Kieran, John, Kevin, and I spent so long in the House of Terror that they all but pushed us out of the door. Not done talking about the subject yet, the boys and I sat down in a little hole in the wall shop to talk and eat dinner. This, by far, was the best meal I had in Budapest. This little shop was owned by a father and son who cooked different traditional Hungarian dishes each day and helped us choose by recommending things for us to try. Our massive portions allowed us to sit and talk until long after dark and we headed back to AirBnb. That night was much calmer than the last. John taught me how to play chess, another philosophical debate popped up, and we all went to bed rather early knowing we were heading to Vienna the next morning.

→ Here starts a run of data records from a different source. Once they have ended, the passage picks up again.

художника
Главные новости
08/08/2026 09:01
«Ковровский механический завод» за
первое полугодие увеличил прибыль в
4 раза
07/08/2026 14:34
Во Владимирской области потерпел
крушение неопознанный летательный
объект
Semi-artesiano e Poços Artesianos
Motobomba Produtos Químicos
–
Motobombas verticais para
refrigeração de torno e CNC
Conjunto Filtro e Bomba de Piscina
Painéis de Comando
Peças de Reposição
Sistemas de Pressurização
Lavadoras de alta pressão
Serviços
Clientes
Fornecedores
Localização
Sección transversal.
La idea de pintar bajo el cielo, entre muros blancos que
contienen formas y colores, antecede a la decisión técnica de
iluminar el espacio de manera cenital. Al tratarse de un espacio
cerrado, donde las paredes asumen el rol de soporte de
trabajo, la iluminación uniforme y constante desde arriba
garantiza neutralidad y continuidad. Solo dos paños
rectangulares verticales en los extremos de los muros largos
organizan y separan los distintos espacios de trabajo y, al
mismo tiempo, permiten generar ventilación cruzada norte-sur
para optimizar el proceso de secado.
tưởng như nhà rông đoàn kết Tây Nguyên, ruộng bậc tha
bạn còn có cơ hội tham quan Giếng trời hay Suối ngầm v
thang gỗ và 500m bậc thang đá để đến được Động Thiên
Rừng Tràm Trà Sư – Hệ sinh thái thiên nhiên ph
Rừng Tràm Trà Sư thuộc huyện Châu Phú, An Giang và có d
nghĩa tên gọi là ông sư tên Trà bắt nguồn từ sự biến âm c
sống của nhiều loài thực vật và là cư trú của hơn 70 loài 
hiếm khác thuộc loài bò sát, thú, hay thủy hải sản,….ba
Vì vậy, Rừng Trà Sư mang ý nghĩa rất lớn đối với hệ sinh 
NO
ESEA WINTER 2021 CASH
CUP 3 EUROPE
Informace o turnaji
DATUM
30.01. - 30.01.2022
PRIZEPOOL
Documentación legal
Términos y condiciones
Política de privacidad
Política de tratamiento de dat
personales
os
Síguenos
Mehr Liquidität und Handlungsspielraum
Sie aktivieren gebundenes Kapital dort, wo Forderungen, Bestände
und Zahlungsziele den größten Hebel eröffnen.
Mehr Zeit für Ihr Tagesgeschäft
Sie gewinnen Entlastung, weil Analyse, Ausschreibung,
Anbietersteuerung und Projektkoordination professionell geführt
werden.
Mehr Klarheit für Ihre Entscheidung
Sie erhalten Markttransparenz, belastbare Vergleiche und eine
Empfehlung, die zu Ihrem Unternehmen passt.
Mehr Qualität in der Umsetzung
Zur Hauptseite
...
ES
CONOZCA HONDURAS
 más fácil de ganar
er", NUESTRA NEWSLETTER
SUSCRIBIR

Not ready to leave without one last little adventure, Kevin and I got up earlier than the rest of our group and crossed the river to the Buda side so that we could look at the Parliament building from the opposite bank. I am so glad we went to do this and can only recommend it. Up close, the building is beautiful and impressive, but you can’t take in the full effect until you’re on the opposite side and can see the whole thing. I took my favorite pictures of Budapest here and it was great to hang out with Kevin for a bit one on one after so many days of constantly being in such a big group.

We returned to the apartment and got all our little ducks in a row and moved on to Vienna. As we left, I got the sense that this wasn’t a permanent goodbye. This city spoke to me in a way that very few cities do, so I said “goodbye for now”, and we got on that FlixBus anxious to reach Vienna.